One institution in the Minnesota State University system used CSXQ results to show how much time students thought they would spend studying in college, compared to the number of credit hours in which they were enrolled (link to the PowerPoint Slide Show). This indicated a lack of understanding among students of how much studying was required per credit hour. It exemplifies how student expectations, if understood through assessment, can be addressed early on by communicating how much time should actually be spent studying.
Experiences with the CSEQ
A great deal of published research that uses the CSEQ exists. Of particular interest are those studies looking at how institutions use the survey results.
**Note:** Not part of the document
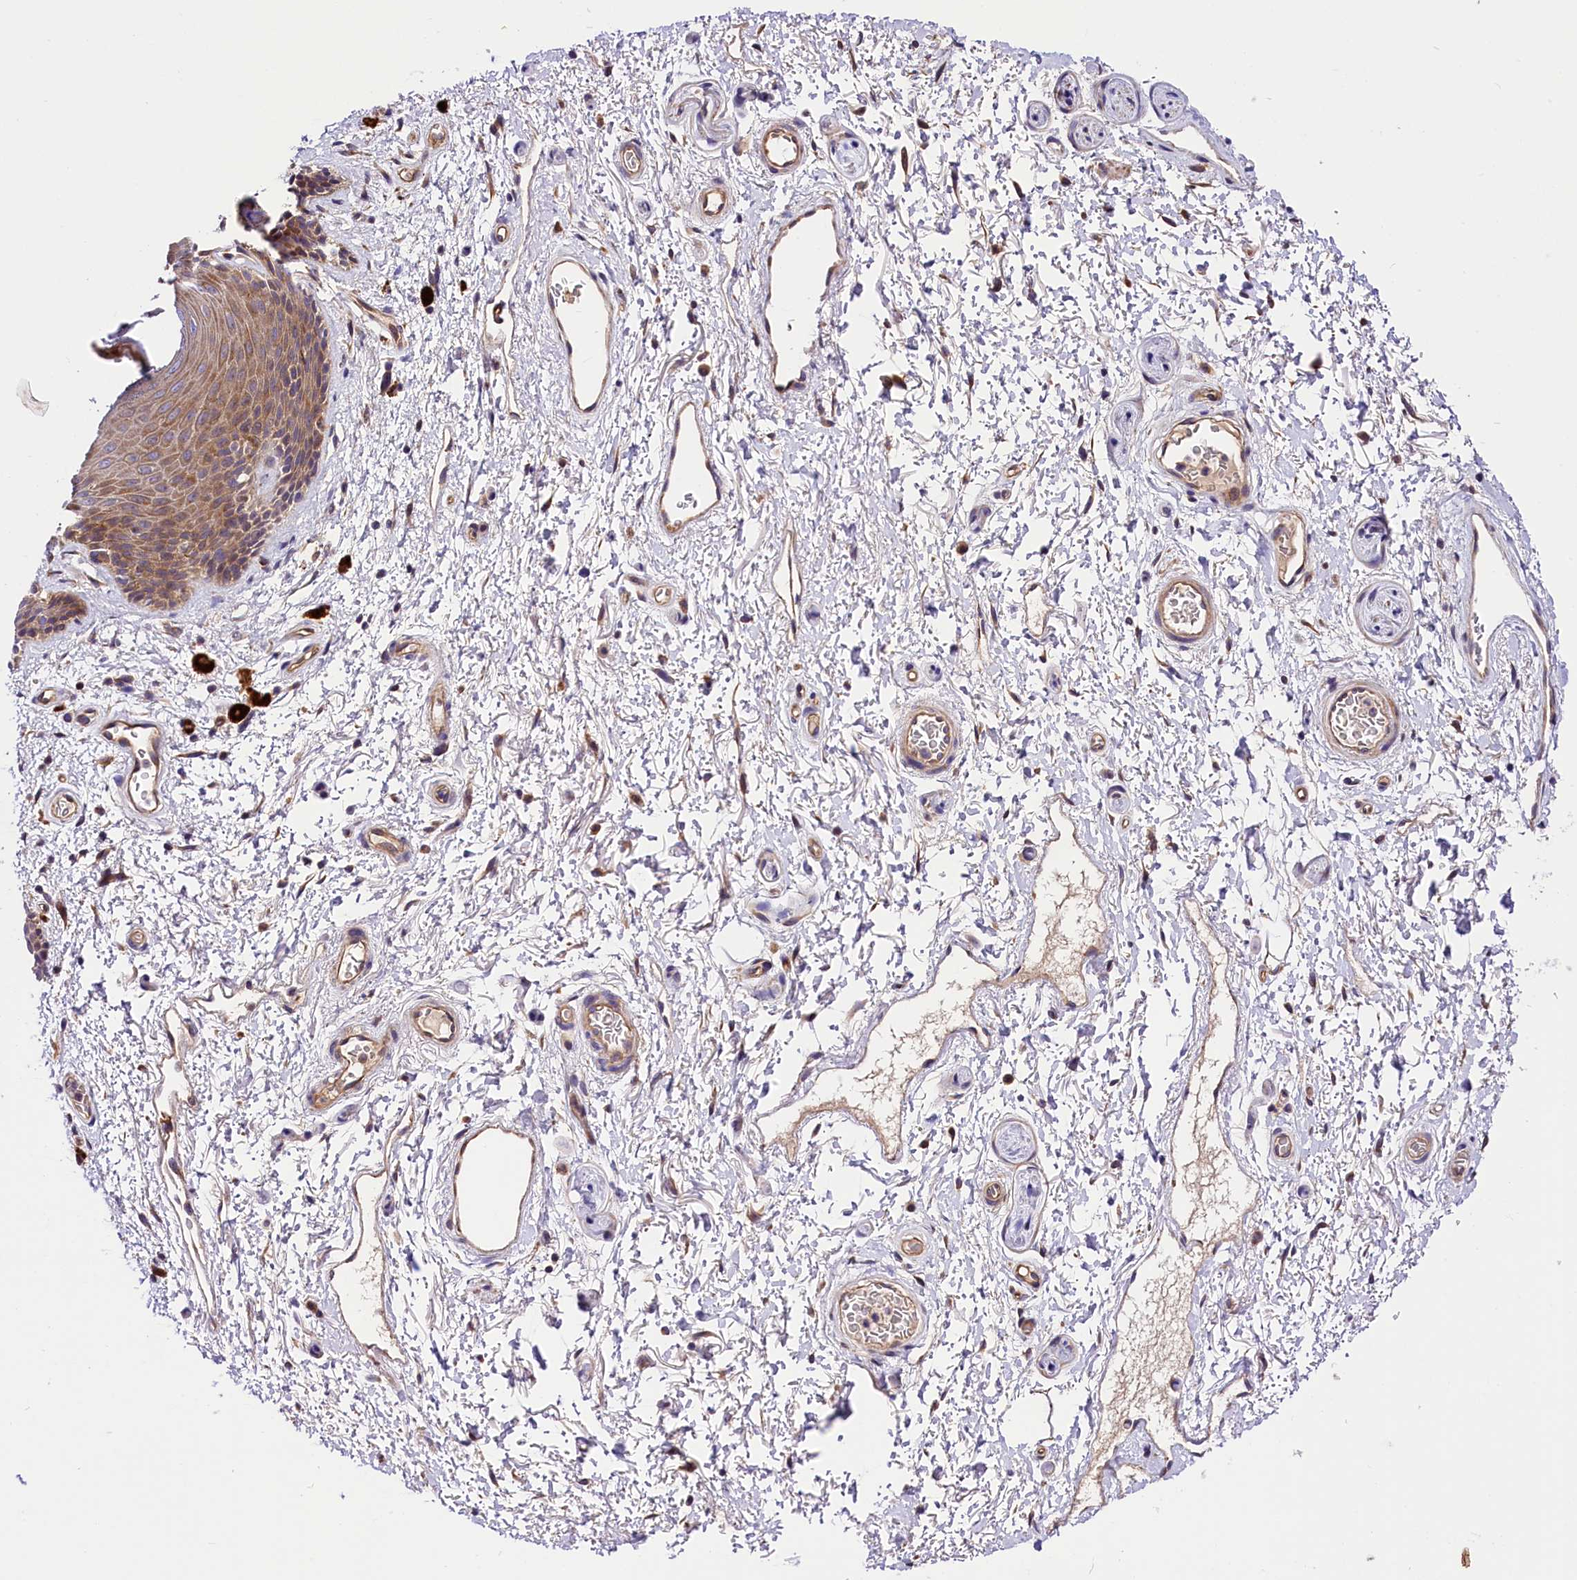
{"staining": {"intensity": "moderate", "quantity": ">75%", "location": "cytoplasmic/membranous"}, "tissue": "skin", "cell_type": "Epidermal cells", "image_type": "normal", "snomed": [{"axis": "morphology", "description": "Normal tissue, NOS"}, {"axis": "topography", "description": "Anal"}], "caption": "The micrograph shows staining of normal skin, revealing moderate cytoplasmic/membranous protein expression (brown color) within epidermal cells.", "gene": "ARMC6", "patient": {"sex": "female", "age": 46}}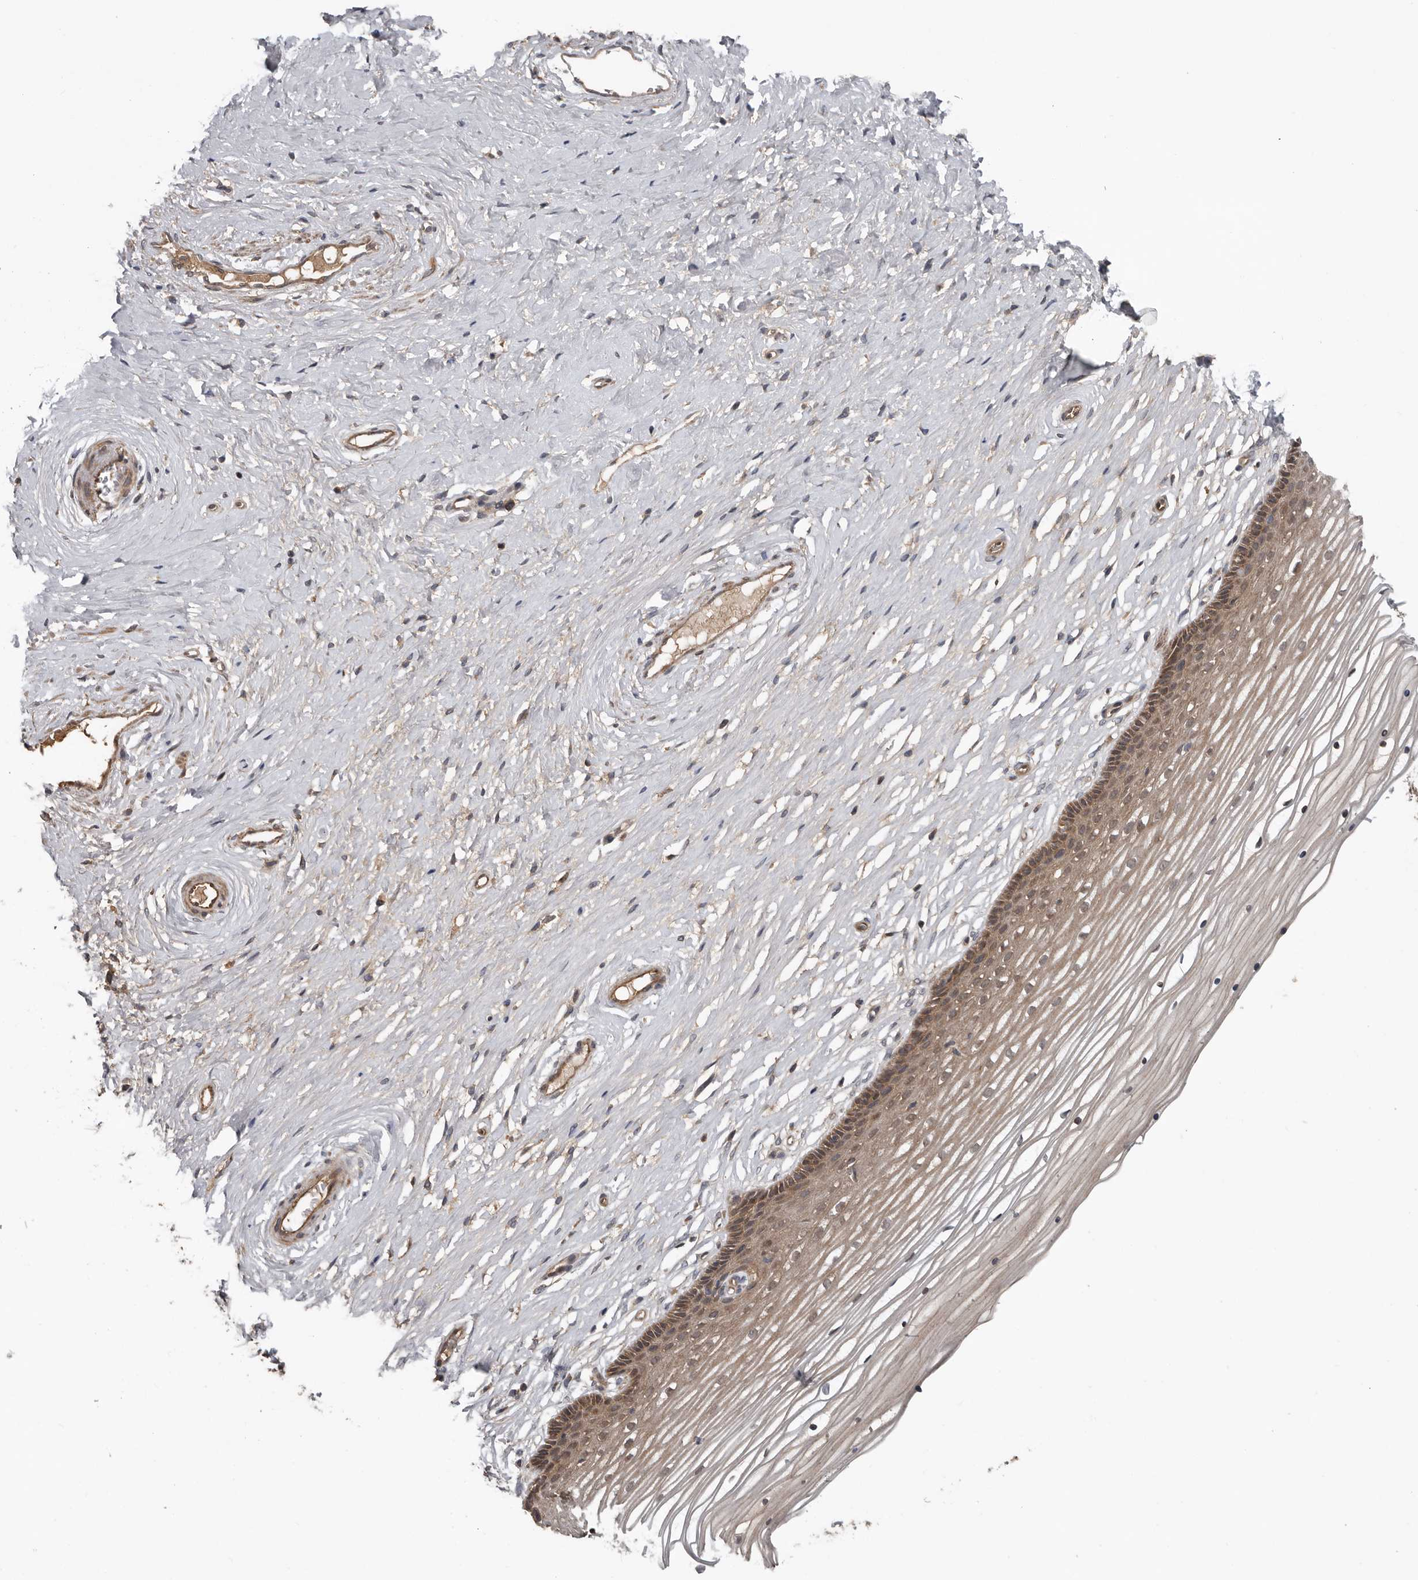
{"staining": {"intensity": "moderate", "quantity": "25%-75%", "location": "cytoplasmic/membranous"}, "tissue": "vagina", "cell_type": "Squamous epithelial cells", "image_type": "normal", "snomed": [{"axis": "morphology", "description": "Normal tissue, NOS"}, {"axis": "topography", "description": "Vagina"}, {"axis": "topography", "description": "Cervix"}], "caption": "Moderate cytoplasmic/membranous staining is appreciated in approximately 25%-75% of squamous epithelial cells in normal vagina.", "gene": "DNAJB4", "patient": {"sex": "female", "age": 40}}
Like the CSXQ, numerous reports are available on institutional websites.
Returning to Appalachia State University, one can see an example of a short report (pdf) that compares expectations from the CSXQ with experiences from the CSEQ. A similar use of the instruments is illustrated by another short report (pdf) from Arizona State.
Some reports illustrate selective uses of the data, such as how Wake Forest University used CSEQ results to examine the impact of a computing initiative (link to the PowerPoint Slide Show). Others use CSEQ data as part of the re-accreditation self-studies, such as in this report from Shippensburg University.
Conclusion
The CSEQ and CSXQ are excellent tools by which you can understand the engagement and expectations of engagement of your incoming students. While both can be used as stand-alone surveys, this author particularly recommends using the CSEQ in combination with the CSXQ to best see how student expectations have been realized throughout the institution. Using the CSEQ/CSXQ surveys to look at liberal arts outcomes can be of use when examining levels of student engagement in "best practices," but other instruments looking more specifically at desired liberal arts outcomes (the CCTST/CCTDI, for example, to look at critical thinking) should be considered, along with qualitative approaches to capture the overall institutional culture.